In light of the new decisions recorded in T328032#8936008, the schema above can be considered final. We will need to store additional information, but that's going to be added to existing tables with a schema change. Therefore, here's the updated list of queries:

ce_event_questions

select ceeq_question_id from ce_event_questions where ceeq_event_id = X: edit registration form, register for event or edit your registration info (to determine what form fields to show)

insert ignore into ceeq_question_id (ceeq_event_id, ceeq_question_id) values ( X, A1 ), ..., ( X, An ): enable/edit registration (add new questions).
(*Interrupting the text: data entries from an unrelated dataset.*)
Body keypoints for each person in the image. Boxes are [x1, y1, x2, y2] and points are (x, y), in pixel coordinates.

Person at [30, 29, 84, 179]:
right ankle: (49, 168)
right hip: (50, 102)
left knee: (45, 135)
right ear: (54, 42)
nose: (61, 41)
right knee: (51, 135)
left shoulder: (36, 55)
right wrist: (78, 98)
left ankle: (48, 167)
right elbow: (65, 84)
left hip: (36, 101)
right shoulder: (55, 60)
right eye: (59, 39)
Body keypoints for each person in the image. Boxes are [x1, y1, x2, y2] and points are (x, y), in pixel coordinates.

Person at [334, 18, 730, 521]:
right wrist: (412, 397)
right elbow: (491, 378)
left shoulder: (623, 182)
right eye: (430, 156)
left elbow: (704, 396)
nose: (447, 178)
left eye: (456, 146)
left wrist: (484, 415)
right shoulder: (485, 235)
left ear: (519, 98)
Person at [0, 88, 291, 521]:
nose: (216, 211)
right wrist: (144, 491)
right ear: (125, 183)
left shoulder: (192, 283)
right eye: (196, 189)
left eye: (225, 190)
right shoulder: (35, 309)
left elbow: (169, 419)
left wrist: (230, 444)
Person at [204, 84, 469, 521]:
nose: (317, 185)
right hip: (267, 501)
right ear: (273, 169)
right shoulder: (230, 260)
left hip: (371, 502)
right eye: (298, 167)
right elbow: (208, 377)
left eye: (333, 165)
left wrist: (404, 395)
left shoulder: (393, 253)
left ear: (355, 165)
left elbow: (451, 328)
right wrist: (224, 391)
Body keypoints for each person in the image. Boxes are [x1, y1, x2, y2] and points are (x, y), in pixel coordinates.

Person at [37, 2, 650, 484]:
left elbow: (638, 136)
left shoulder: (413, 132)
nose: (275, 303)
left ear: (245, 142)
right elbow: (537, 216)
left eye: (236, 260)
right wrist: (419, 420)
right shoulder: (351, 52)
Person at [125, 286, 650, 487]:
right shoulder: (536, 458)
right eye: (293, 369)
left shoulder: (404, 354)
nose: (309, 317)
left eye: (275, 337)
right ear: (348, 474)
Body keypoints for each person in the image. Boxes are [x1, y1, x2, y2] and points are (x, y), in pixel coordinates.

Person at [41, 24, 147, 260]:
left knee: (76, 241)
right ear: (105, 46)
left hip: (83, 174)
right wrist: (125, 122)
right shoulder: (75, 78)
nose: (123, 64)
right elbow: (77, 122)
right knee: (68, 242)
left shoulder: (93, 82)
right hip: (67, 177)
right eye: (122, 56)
For the MVP, we will always an only insert 5 tuples of values per event

select ceeq_id from ce_event_questions where ceeq_event_id = X -- NOT MVP: edit registration (to know what to delete by PK)
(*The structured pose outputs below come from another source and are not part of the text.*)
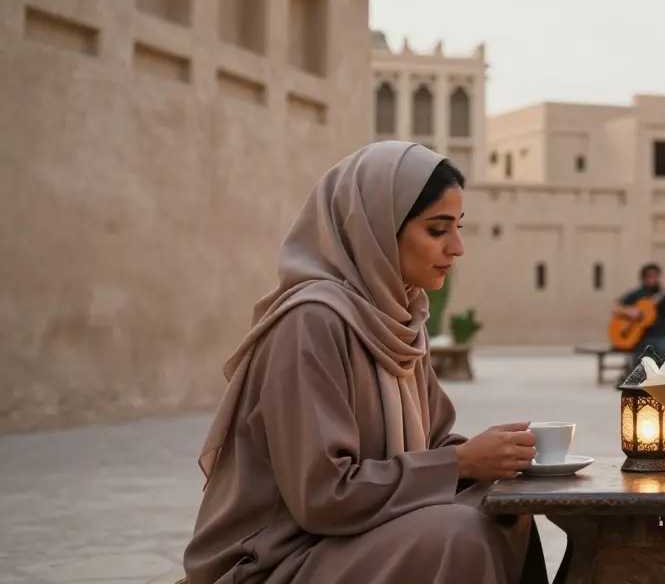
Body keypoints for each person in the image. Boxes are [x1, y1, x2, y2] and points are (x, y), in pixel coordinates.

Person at [183, 141, 548, 584]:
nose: (457, 248)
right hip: (280, 556)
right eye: (437, 230)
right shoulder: (310, 324)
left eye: (458, 227)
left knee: (505, 507)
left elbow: (432, 443)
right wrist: (462, 463)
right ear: (376, 229)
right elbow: (323, 494)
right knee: (459, 535)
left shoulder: (399, 321)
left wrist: (502, 456)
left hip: (355, 535)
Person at [612, 262, 665, 368]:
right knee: (641, 362)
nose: (652, 279)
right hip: (640, 339)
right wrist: (630, 311)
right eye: (649, 276)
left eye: (655, 276)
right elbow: (615, 308)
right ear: (643, 278)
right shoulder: (636, 295)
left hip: (662, 337)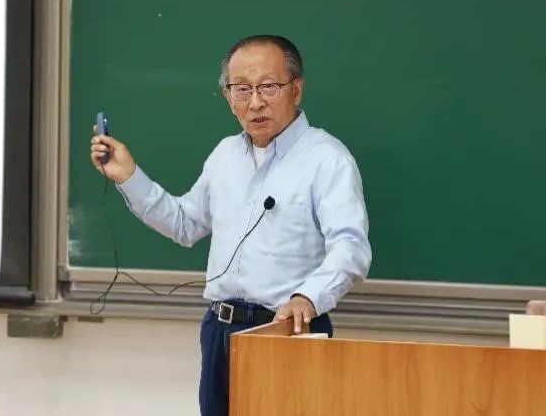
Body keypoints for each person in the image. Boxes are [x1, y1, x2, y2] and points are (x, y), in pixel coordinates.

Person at [90, 34, 372, 416]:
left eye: (268, 87)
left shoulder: (327, 159)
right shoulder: (225, 155)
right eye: (241, 89)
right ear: (228, 97)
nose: (254, 102)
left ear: (297, 89)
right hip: (219, 330)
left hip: (286, 329)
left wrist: (308, 298)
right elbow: (185, 223)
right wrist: (129, 176)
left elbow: (351, 247)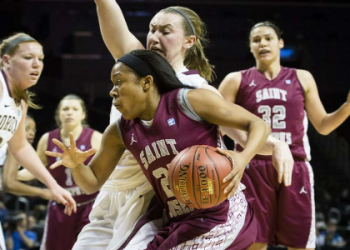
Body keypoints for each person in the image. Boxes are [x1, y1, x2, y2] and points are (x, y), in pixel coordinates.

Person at [73, 2, 294, 249]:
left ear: (189, 41)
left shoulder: (195, 92)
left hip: (151, 196)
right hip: (111, 186)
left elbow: (246, 131)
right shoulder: (132, 64)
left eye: (165, 31)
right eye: (151, 29)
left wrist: (277, 144)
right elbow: (108, 9)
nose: (154, 37)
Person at [47, 49, 272, 249]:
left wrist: (242, 158)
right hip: (179, 219)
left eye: (118, 82)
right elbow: (91, 182)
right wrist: (76, 165)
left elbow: (258, 125)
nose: (112, 91)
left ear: (146, 82)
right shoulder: (120, 131)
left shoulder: (190, 101)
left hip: (220, 211)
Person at [218, 21, 350, 250]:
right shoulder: (236, 80)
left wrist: (347, 107)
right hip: (252, 167)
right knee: (253, 243)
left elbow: (324, 126)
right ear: (250, 47)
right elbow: (217, 122)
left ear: (280, 43)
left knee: (299, 245)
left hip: (294, 166)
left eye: (268, 38)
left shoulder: (302, 78)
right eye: (256, 40)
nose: (262, 43)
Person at [0, 32, 76, 249]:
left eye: (40, 59)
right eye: (27, 58)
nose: (36, 65)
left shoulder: (19, 102)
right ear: (6, 61)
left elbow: (21, 147)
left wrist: (53, 185)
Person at [18, 95, 102, 250]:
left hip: (91, 205)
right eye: (65, 109)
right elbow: (33, 170)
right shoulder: (47, 139)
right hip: (61, 206)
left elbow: (108, 171)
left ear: (83, 114)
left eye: (74, 109)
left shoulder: (96, 138)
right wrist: (12, 175)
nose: (69, 112)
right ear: (58, 114)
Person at [3, 115, 52, 202]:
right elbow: (9, 184)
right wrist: (42, 192)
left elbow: (12, 178)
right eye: (27, 129)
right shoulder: (12, 146)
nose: (32, 133)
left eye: (34, 130)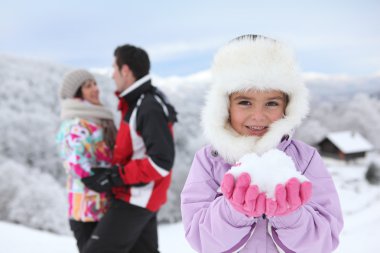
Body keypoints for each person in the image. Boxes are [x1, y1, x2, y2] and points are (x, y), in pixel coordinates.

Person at [181, 35, 344, 253]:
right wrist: (233, 210)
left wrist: (291, 215)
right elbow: (201, 239)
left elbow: (324, 241)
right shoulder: (209, 161)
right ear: (224, 106)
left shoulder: (305, 159)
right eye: (245, 102)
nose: (258, 116)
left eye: (271, 103)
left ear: (288, 107)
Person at [81, 44, 177, 253]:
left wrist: (115, 177)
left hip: (136, 198)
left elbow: (161, 162)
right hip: (140, 196)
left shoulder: (148, 106)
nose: (112, 74)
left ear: (125, 70)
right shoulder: (136, 103)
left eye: (114, 68)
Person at [56, 69, 116, 252]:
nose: (95, 89)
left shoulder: (99, 117)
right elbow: (73, 160)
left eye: (95, 84)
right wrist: (104, 179)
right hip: (85, 212)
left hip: (105, 206)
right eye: (88, 86)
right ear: (77, 93)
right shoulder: (75, 123)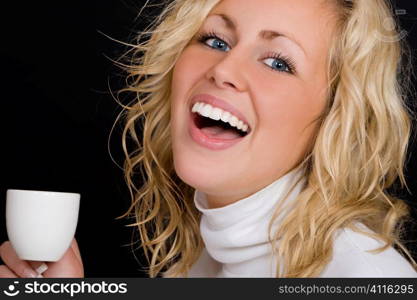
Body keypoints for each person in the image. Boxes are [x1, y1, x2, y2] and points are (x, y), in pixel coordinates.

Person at [1, 0, 417, 278]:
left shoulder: (363, 276)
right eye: (215, 40)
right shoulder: (203, 259)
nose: (224, 69)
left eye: (278, 62)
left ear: (334, 117)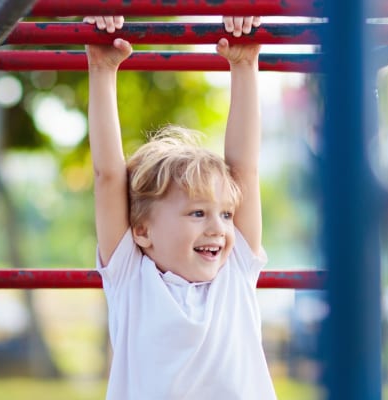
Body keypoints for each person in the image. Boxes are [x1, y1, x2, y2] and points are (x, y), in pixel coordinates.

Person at [84, 15, 275, 399]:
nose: (219, 228)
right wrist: (102, 70)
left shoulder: (234, 270)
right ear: (142, 231)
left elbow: (245, 171)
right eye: (197, 213)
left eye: (224, 213)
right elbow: (108, 176)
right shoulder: (131, 277)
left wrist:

delete from ce_event_questions where ceeq_id in ( X1, ..., Xn ) -- NOT MVP: edit registration (delete removed questions)

ce_question_answers

select ceqa_question_id, ceqa_answer_option, ceqa_answer_text from ce_question_answers where ceqa_event_id = X and ceqa_user_id = Y: edit your registration info (grab current answers to show them in the form)

select ceqa_id from ce_question_answers where ceqa_event_id = X and ceqa_user_id = Y: edit your registration info (to know what to remove by PK)

delete from ce_question_answers where ceqa_id in ( X1, ..., Xn ): edit your registration info (remove answers). Also used when deleting data after aggregation.

insert into ce_question_answers ( ceqa_event_id, ceqa_user_id, ceqa_question_id, ceqa_answer_option, ceqa_answer_text ) values ... on duplicate key update ceqa_answer_option = X, ceqa_answer_text = Y: edit your registration info (insert/update answers)

select ceqa_id, ceqa_question_id, ceqa_answer_option, ceqa_answer_text from ce_question_answers where ceqa_event_id = X and ceqa_user_id = Y FOR UPDATE: used when aggregating data for a specific user. The PK is needed for a subsequent DELETE, in an atomic transaction. Note that the value of Y could be obtained with a join on the ce_participants table, but then that table would also be locked, and I'm not sure if this is a good idea.

select ceqa_id, ceqa_question_id, ceqa_answer_option, ceqa_answer_text from ce_question_answers where ceqa_event_id = X FOR UPDATE: used when aggregating the remaining data because an event has ended. The PK is needed for a subsequent DELETE, in an atomic transaction.

ce_question_aggregation

select ceqag_question_id, ceqag_question_option_id, ceqag_answers_amount from ce_question_aggregation where ceqag_event_id = X: show aggregates for an event

insert into ce_question_aggregation ( ceqag_event_id, ceqag_question_id, ceqag_question_option_id, ceqag_answers_amount ) values ... on duplicate key update ceqag_answers_amount = ceqag_answers_amount + X,: inserting/updating aggregates.

LGTM

Given the queries listed in T335526#8947228, I'm proposing the following indexes:

ce_event_questions

(ceeq_event_id, ceeq_question_id) UNIQUE: uniqueness constraint, used by queries that filter by event (and we never filter by question)

ce_question_answers

(ceqa_event_id, ceqa_user_id, ceqa_question_id) UNIQUE: needed by pretty much all queries, as they filter by event; some queries also filter by user and would use this index. The question ID is here only for the uniqueness.